Triplett filed seven appeals, naming errors that he claims robbed him of a fair trial. Guthrie News Page reported that among those alleged errors, he claimed that his attorney failed to file for a change of venue to move the trial out of Logan County and failed to introduce specific evidence regarding Brent Mack’s criminal history.
He also claimed that state prosecutors didn’t have enough evidence to prove that he desecrated a human corpse and shouldn’t have been allowed to admit evidence of Triplett’s alleged extramarital affairs because they were irrelevant and prejudicial.
A three-judge panel of the Oklahoma Court of Criminal Appeals rejected his appeal and affirmed his conviction and sentence, according to court documents filed on May 1. The decision ensures that Triplett will remain in prison for the rest of his life.
Mack was reported missing on Sept. 20, 2021. Triplett told investigators that he fired him and paid him a $1,000 severance that day, then dropped Mack off at a laundromat in Guthrie.
However, surveillance footage showed Triplett’s car passing the laundromat but never stopping.
He later changed his story, saying that the last job he and Mack worked was on Sept. 8 in Crescent City. But after investigators obtained warrants to search Triplett’s home and vehicle, they found work logbooks and receipts that betrayed Triplett’s new version of events and revealed that he last worked with Mack on Sept. 20.

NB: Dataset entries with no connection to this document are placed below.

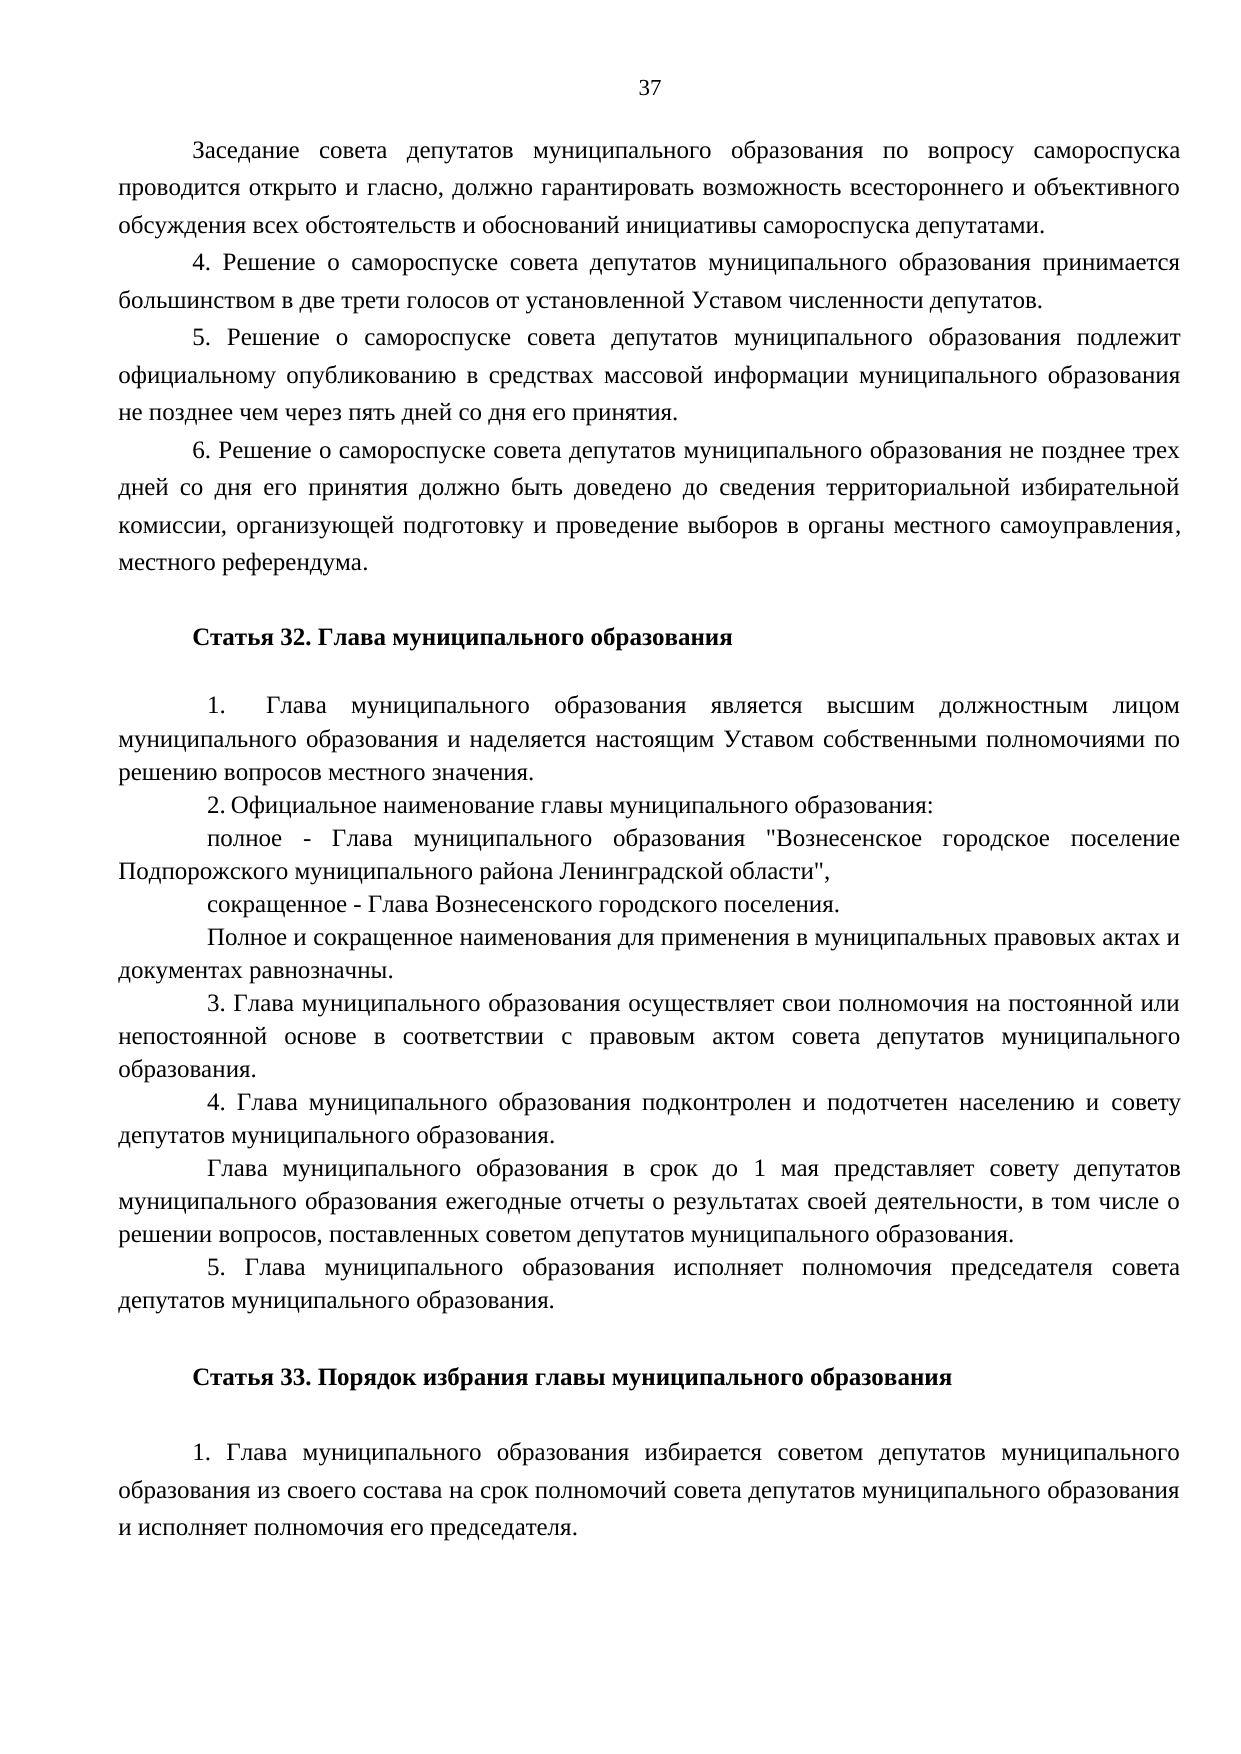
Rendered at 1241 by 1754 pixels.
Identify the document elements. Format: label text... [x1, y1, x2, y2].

text 5. Глава муниципального образования исполняет полномочия председателя совета депутатов муниципального образования. [118, 1252, 1181, 1314]
list Глава муниципального образования является высшим должностным лицом муниципального образования и наделяется настоящим Уставом собственными полномочиями по решению вопросов местного значения. [118, 691, 1181, 785]
list Официальное наименование главы муниципального образования: [118, 790, 1181, 818]
text сокращенное - Глава Вознесенского городского поселения. [118, 889, 1181, 917]
text Полное и сокращенное наименования для применения в муниципальных правовых актах и документах равнозначны. [118, 922, 1181, 983]
text 5. Решение о самороспуске совета депутатов муниципального образования подлежит официальному опубликованию в средствах массовой информации муниципального образования не позднее чем через пять дней со дня его принятия. [118, 316, 1181, 428]
text 3. Глава муниципального образования осуществляет свои полномочия на постоянной или непостоянной основе в соответствии с правовым актом совета депутатов муниципального образования. [118, 988, 1181, 1083]
text Статья 32. Глава муниципального образования [118, 616, 1181, 653]
text 6. Решение о самороспуске совета депутатов муниципального образования не позднее трех дней со дня его принятия должно быть доведено до сведения территориальной избирательной комиссии, организующей подготовку и проведение выборов в органы местного самоуправления, местного референдума. [118, 428, 1181, 578]
text Статья 33. Порядок избрания главы муниципального образования [118, 1356, 1181, 1393]
text полное - Глава муниципального образования "Вознесенское городское поселение Подпорожского муниципального района Ленинградской области", [118, 823, 1181, 884]
text 1. Глава муниципального образования избирается советом депутатов муниципального образования из своего состава на срок полномочий совета депутатов муниципального образования и исполняет полномочия его председателя. [118, 1431, 1181, 1543]
text 4. Глава муниципального образования подконтролен и подотчетен населению и совету депутатов муниципального образования. [118, 1087, 1181, 1149]
text 4. Решение о самороспуске совета депутатов муниципального образования принимается большинством в две трети голосов от установленной Уставом численности депутатов. [118, 241, 1181, 316]
text Глава муниципального образования в срок до 1 мая представляет совету депутатов муниципального образования ежегодные отчеты о результатах своей деятельности, в том числе о решении вопросов, поставленных советом депутатов муниципального образования. [118, 1153, 1181, 1248]
text Заседание совета депутатов муниципального образования по вопросу самороспуска проводится открыто и гласно, должно гарантировать возможность всестороннего и объективного обсуждения всех обстоятельств и обоснований инициативы самороспуска депутатами. [118, 128, 1181, 241]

And surveillance video from the worksite in Mulhall showed Triplett and Mack entering the property, and only Triplett leaving.
Investigators dug up the septic tank on Oct. 21, 2021, and state anthropologists used a probe to find a body that had a wallet carrying Mack’s ID. The state medical examiner’s office later identified the remains, confirming they belonged to Mack. An autopsy report revealed he died from a gunshot wound to the upper back.
During Triplett’s trial, his attorneys relied on a self-defense argument, claiming that Mack got angry after learning it was his last day on the job and tried to leave the worksite early before the job was finished.
Triplett said they got into a heated argument, and Mack pulled a gun on him first. He said he initially lied to police and Mack’s family because he “freaked out.”
In an impact statement to the court, Mack’s brother Troy Franklin said, “[Triplett] made a mockery of his life. You killed him, making him a missing person and saying ‘well you just have to find him’. Well, we found him. How would you like to go 30 days of not knowing, hours of traveling, searching, then we finally found him. … You have no idea what you have done. I will find out the truth as to why you killed him.”
When Triplett addressed the court, he said, “Yes, I have regret and my condolences to the family, but it was his (Mack’s) actions that caused this tragic death to happen.”